There are at least two facets to size—overall size (e.g., volume of data in bytes) and number of identifiable items. The overall size affects media costs, time required to replicate and transfer data, and perhaps time to verify or index data. The number of identifiable items can affect the sizes of indexes and amount of metadata (e.g., the descriptive, structural, administrative, reference, or statistical information about data found in a database), as well as the time to curate the data. Identifying data at a finer granularity can help make searches more specific and might help a user avoid downloading large amounts of extraneous information.
Example decision points related to size:
- How many files will be in a single data submission?
- How large is an average data submission in total?
- Are the data sizes likely to stay stable over the life of the resource?
- What is the total amount of data expected?
- In what kind of medium will data be captured in the short and long terms?
A.2 Complexity and Diversity of Data Types
Data in some biomedical information resources, such as The Cancer Genome Atlas,2 were collected expressly for the resource. In such a situation, the resource managers have strong influence over the specific formats, standards, required fields, and other elements. The resulting homogeneity in the data makes them easier to process. In other situations, the data that end up in the resource are originally collected for other purposes, such as a specific research project or patient care. In that case, one expects that the data will be more heterogeneous and not necessarily conform to the conventions of the resource, thus requiring more effort to ingest and curate.
The items in an information resource might be structurally simple (e.g., deoxyribonucleic acid [DNA] sequences) or complex (e.g., patient medical histories). The resource might contain a single kind of data or several. The more data types and the greater their complexity, the greater the cost to design and maintain the storage schema, as well as the number and complexity of load scripts, quality control routines, query interfaces, and documentation. Cost-efficiently integrating multiple data types in a high-quality manner requires expertise in each of those data types.

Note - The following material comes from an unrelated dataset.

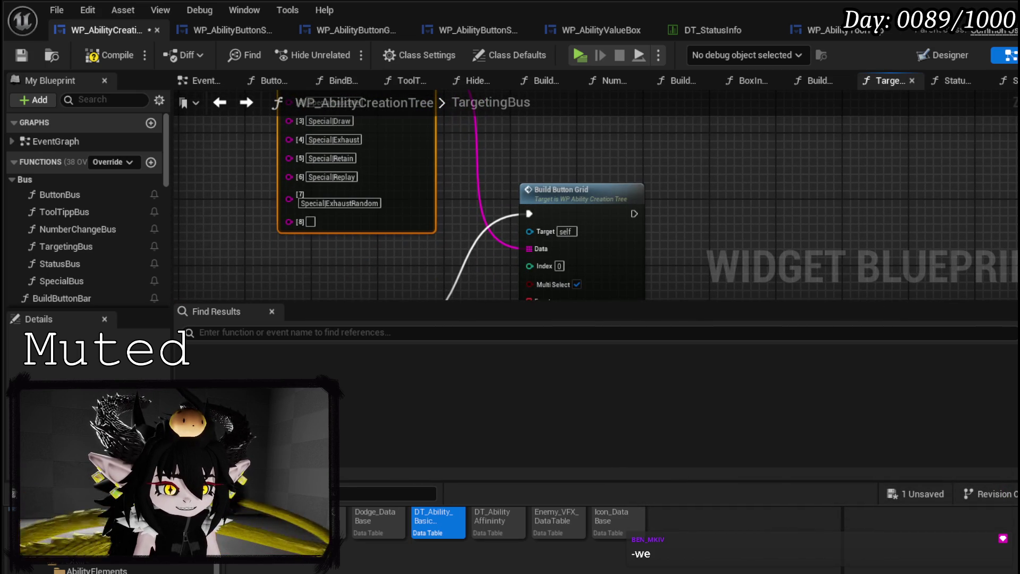
click(310, 222)
text(Special|XTimes)
click(371, 244)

The organization of data to be included in the resource will affect the effort required to assess whether the data should be included in the resource and the order in which they should be processed. For example, data items might be in separate files, organized into hierarchical collections, or perhaps grouped by species, chromosome number, patient identification, or phenotype. Such an arrangement can make it easier to select appropriate subsets for inclusion in the resource. In contrast, data items in a data set might all be in a single large file (e.g., the result of a backup), requiring a scan of the entire data set to extract the subsets appropriate for inclusion in the information resource.
Example decision points related to complexity and diversity of data types:
- How complex is the underlying structure of the data?
- How are the included data to be organized?
- How complex is the experimental paradigm that produced the data?
2 The website for The Cancer Genome Atlas is https://www.cancer.gov/about-nci/organization/ccg/research/structural-genomics/tcga, accessed December 5, 2019.
- What sort of additional files might be necessary to upload with the data to properly understand them?
- How many different data types are being produced?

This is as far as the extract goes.